Cette amitié qui se noue est brillamment portée par Matthew McConaughey et Jared Leto. Ces deux acteurs ont été consacrés par de multiples nominations, dont celle des Golden Globes pour le prix de meilleur acteur et de meilleur second rôle. Leur jeu est plein de vérité et de beauté, qui entraîne l’immersion du spectateur qui s’attache très rapidement aux différents personnages. Jennifer Garner, interprète d’un médecin humain et engagé, nous offre elle aussi un jeu d’une très grande justesse. Ces trois personnages entreprennent ensemble une lutte pour la vérité. Celle-ci se manifeste notamment dans une dénonciation de l’État et de la FDA qui préfèrent empoisonner des séropositifs plutôt que d’autoriser des remèdes qui n’auraient pas été initiés par eux. Une lutte également contre les préjugés à l’encontre des trans et des gays, qui ne sont pas les seuls porteurs de cette maladie, contrairement à ce que croit la majorité de l’opinion publique de l’époque.

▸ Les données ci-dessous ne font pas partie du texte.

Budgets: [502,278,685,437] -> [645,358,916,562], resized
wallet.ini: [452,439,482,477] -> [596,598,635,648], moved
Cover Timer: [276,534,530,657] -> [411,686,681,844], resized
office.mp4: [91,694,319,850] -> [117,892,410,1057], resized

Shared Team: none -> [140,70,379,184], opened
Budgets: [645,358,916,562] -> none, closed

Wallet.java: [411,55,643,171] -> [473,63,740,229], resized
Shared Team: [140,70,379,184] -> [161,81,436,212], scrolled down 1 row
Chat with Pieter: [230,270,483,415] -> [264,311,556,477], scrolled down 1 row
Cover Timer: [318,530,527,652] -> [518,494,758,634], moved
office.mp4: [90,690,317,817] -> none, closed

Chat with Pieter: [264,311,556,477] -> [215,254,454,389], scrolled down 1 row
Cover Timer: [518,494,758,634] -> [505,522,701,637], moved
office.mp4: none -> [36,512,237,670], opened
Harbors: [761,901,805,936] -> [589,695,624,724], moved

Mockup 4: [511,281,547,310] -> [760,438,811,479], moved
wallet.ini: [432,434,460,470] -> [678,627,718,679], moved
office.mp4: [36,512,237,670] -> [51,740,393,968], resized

Bien conscients qu’ils ne peuvent plus prétendre à une vie « normale » (mais comme le dit Jennifer Garner, « qu’est ce qu’une vie normale ?! »), Rayon et Ron rêvent de liberté. Pour ce cowboy, la liberté rime avec rodéo. Cette image apparaît dès le début du film avec une lutte entre l’homme et l’animal qui se mue en métaphore de la survie. Tenir le plus longtemps possible sur ce taureau, c’est rester vivant.
En définitive, Dallas Buyers Club est un film humain, troublant, plein d’humour et de sensibilité. Il fait partie des grandes œuvres à avoir vu en 2014, porté par des acteurs dont le talent transperce l’écran, et dont la notoriété commence enfin (!) à s’établir fermement.